Voitures, électroménager, luxe : les rois des enchères

Adjugé, vendu ! Malgré la crise sanitaire, cette phrase résonne encore dans les salles de ventes aux enchères et les commissaires-priseurs continuent de faire des pieds et des mains pour séduire de futurs acquéreurs Depuis le début de la pandémie, les ventes aux enchères deviennent un vrai phénomène. Et même une passion pour certains Français. On peut acheter de tout avec l'espoir de faire de bonnes affaires. En ligne et en direct sur internet ou en présentiel, ils sont de plus en plus nombreux à suivre l'actualité des salles de vente. À Givors (Rhône), près de Lyon, à 59 ans, Serge est devenu accroc. Son passe-temps est de suivre les enchères d'électro-ménager tous les week-ends depuis sa cuisine. Il se connecte à une salle de vente particulière, qui a à sa tête Emmanuel. Lui a vu sa clientèle multipliée par deux depuis le premier confinement. Il vend chaque week-end environ six-cents articles. Même la mode et le luxe ont investi les salles de vente. Deux fois par an, le Crédit Municipal, le fameux mont-de-piété, organise des ventes exceptionnelles de bijoux, tailleurs ou sacs de haute couture. Nous l'avons suivie avec Céline qui espère pouvoir décrocher un sac de prestige à moindre coût.
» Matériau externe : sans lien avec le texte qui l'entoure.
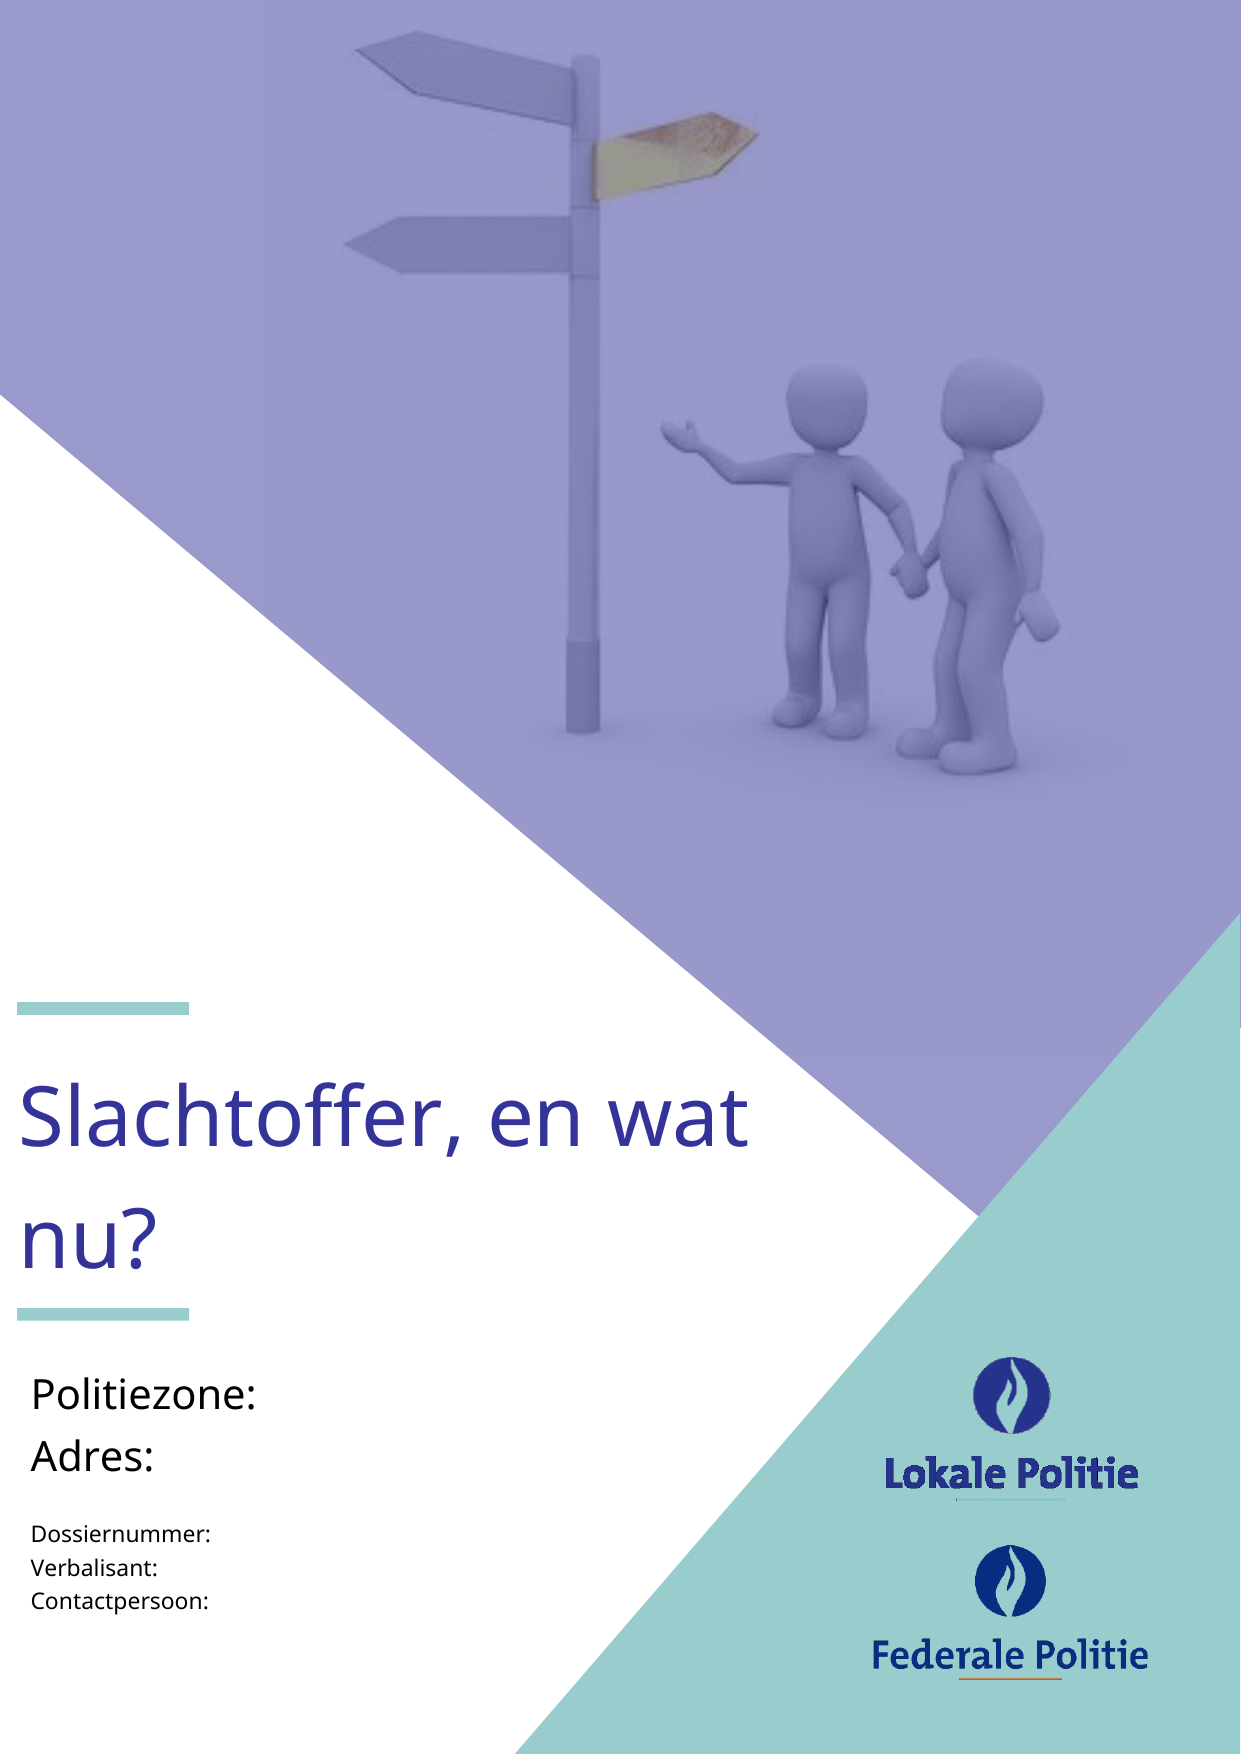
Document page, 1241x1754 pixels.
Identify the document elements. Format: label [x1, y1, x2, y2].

picture [831, 1345, 1191, 1518]
picture [873, 1545, 1148, 1680]
picture [266, 619, 784, 1054]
Mais pour cela il faut savoir se battre aux enchères et cela concerne tous les domaines, y compris pour l'achat de voitures, comme à Lorient (Morbihan) le week-end dernier où trois-cents voitures étaient mises aux enchères. De l'autre côté du miroir, Benoit et François-Xavier, deux commissaires-priseurs ambulants, sillonnent la France à la recherche de pépites et à la rencontre des Français qui vident leur grenier. Sur place, ils estiment et vendent ensuite, aux enchères, dans leur étude, au meilleur prix.